:: Task directions ::
In each of the following entries, rewrite the listed differences with "underscore" in place of "underline" and change nothing else. Omit the pictures from your answer.

—————

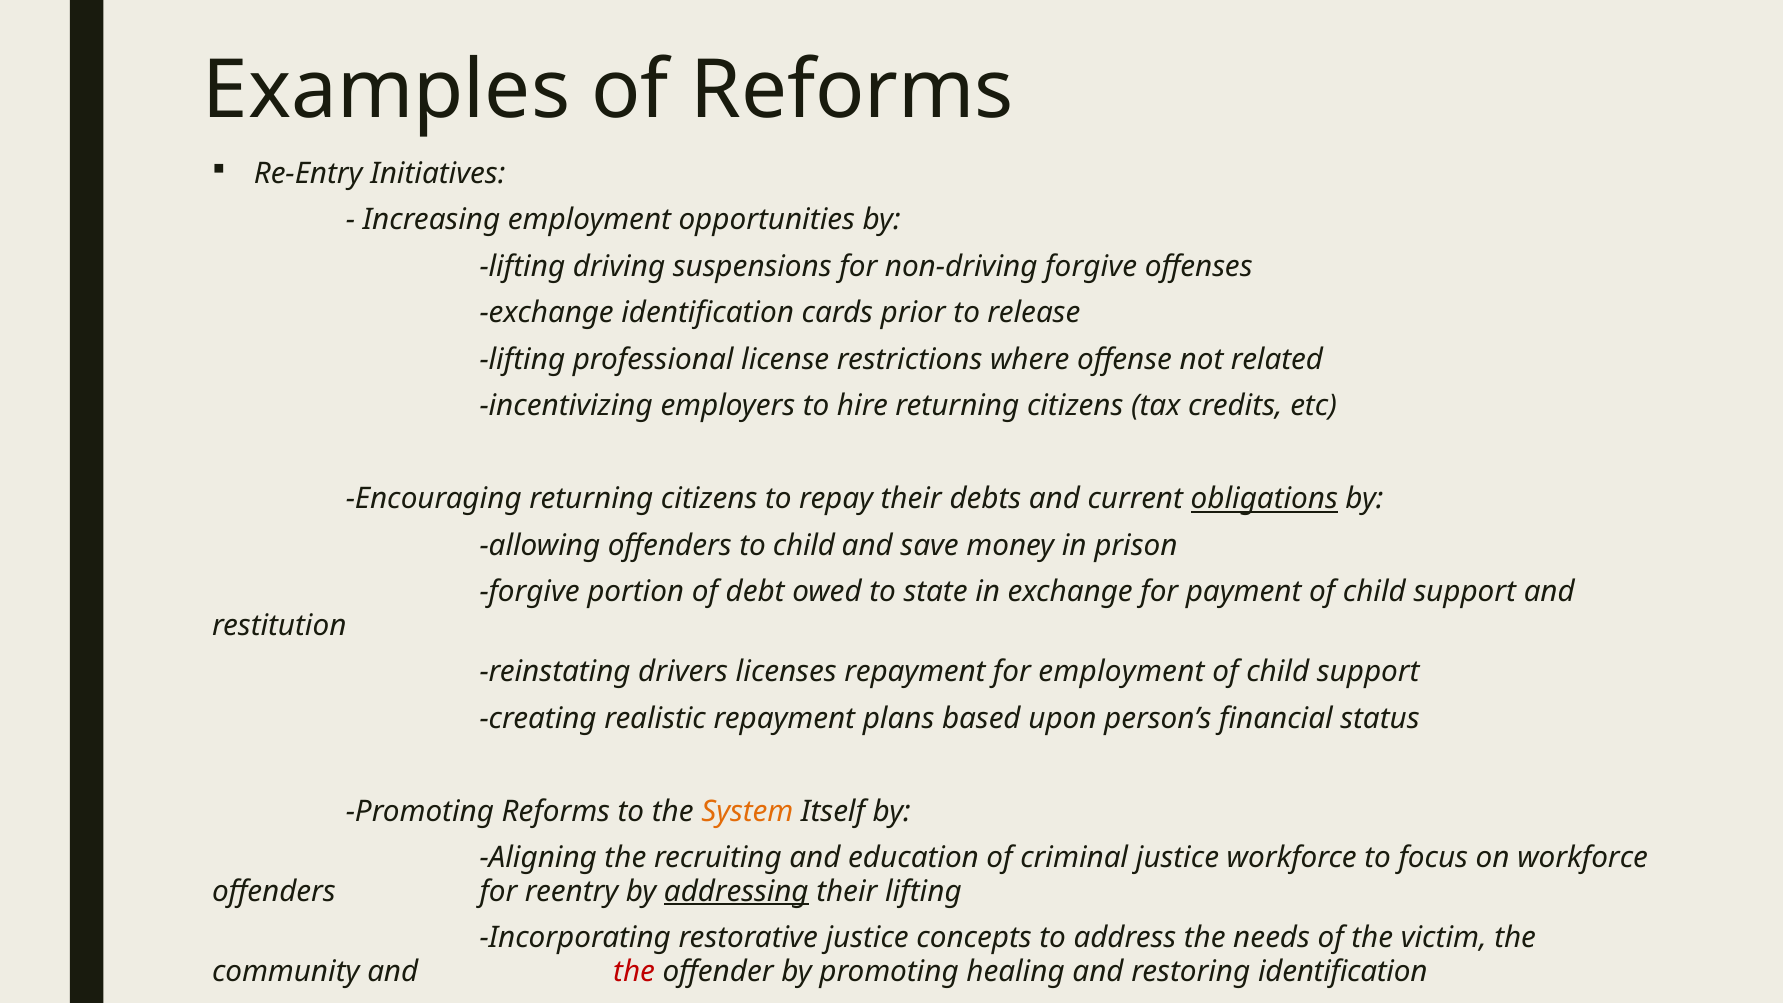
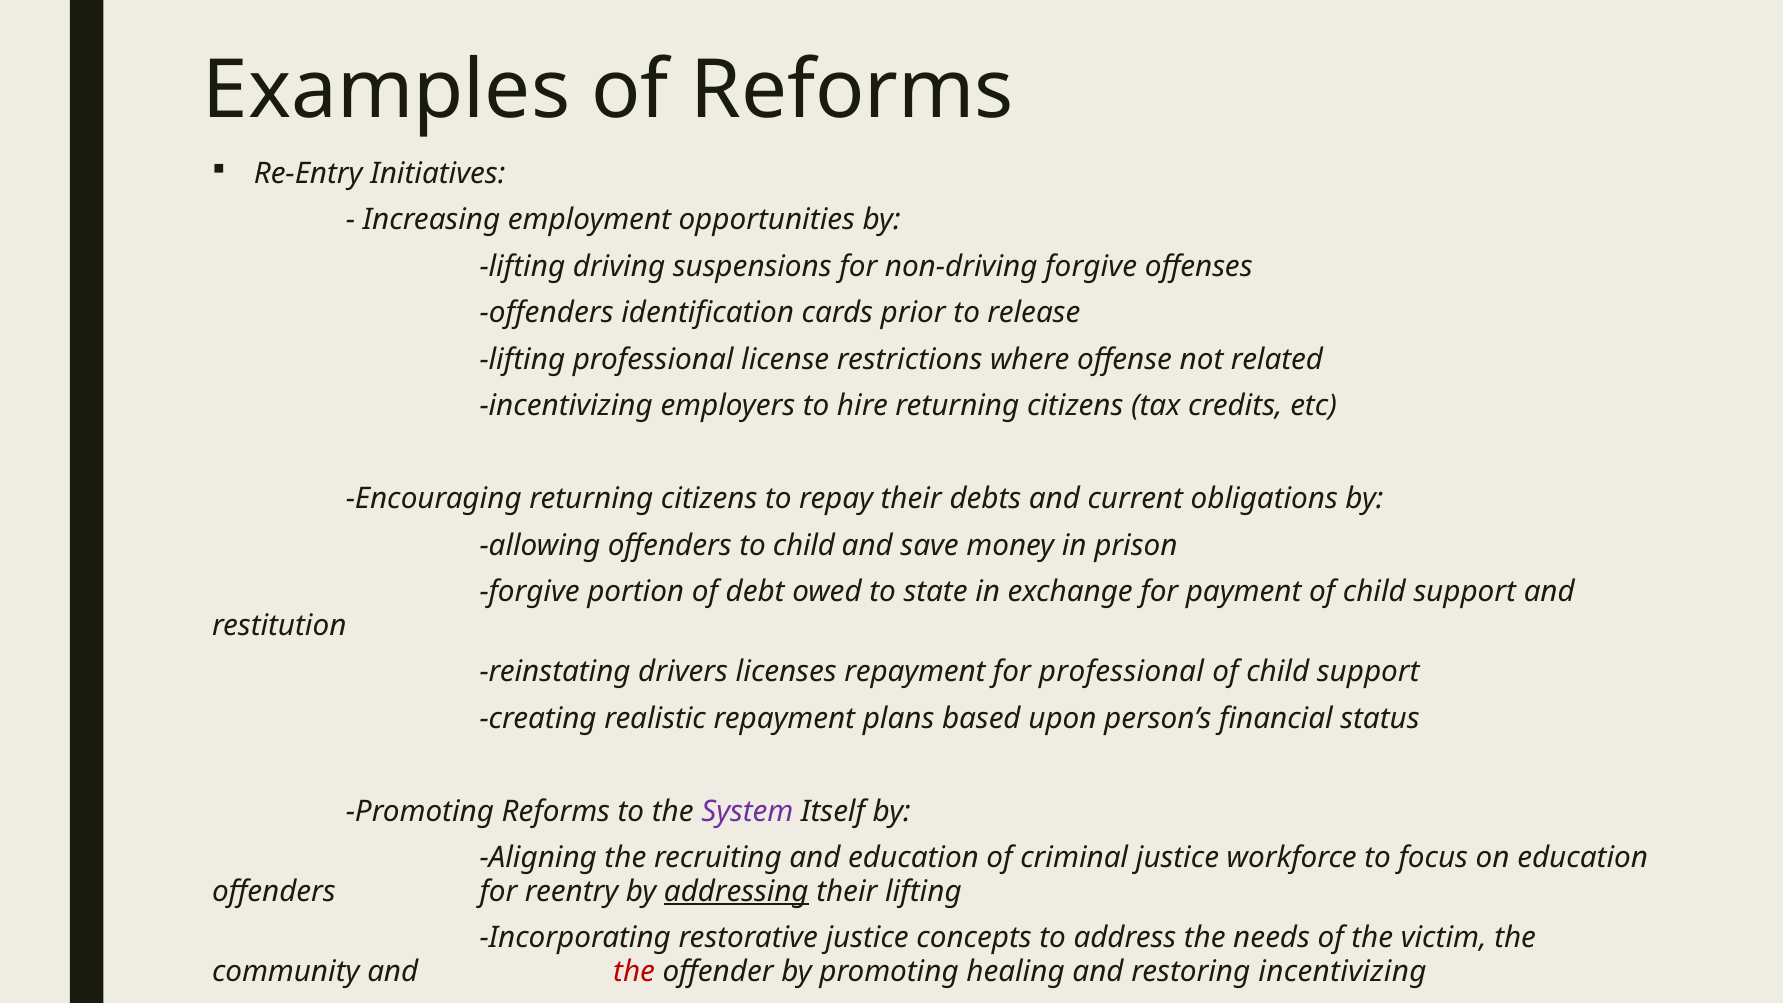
exchange at (547, 313): exchange -> offenders
obligations underline: present -> none
for employment: employment -> professional
System colour: orange -> purple
on workforce: workforce -> education
restoring identification: identification -> incentivizing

—————

:: Result below ::
exchange at (547, 313): exchange -> offenders
obligations underscore: present -> none
for employment: employment -> professional
System colour: orange -> purple
on workforce: workforce -> education
restoring identification: identification -> incentivizing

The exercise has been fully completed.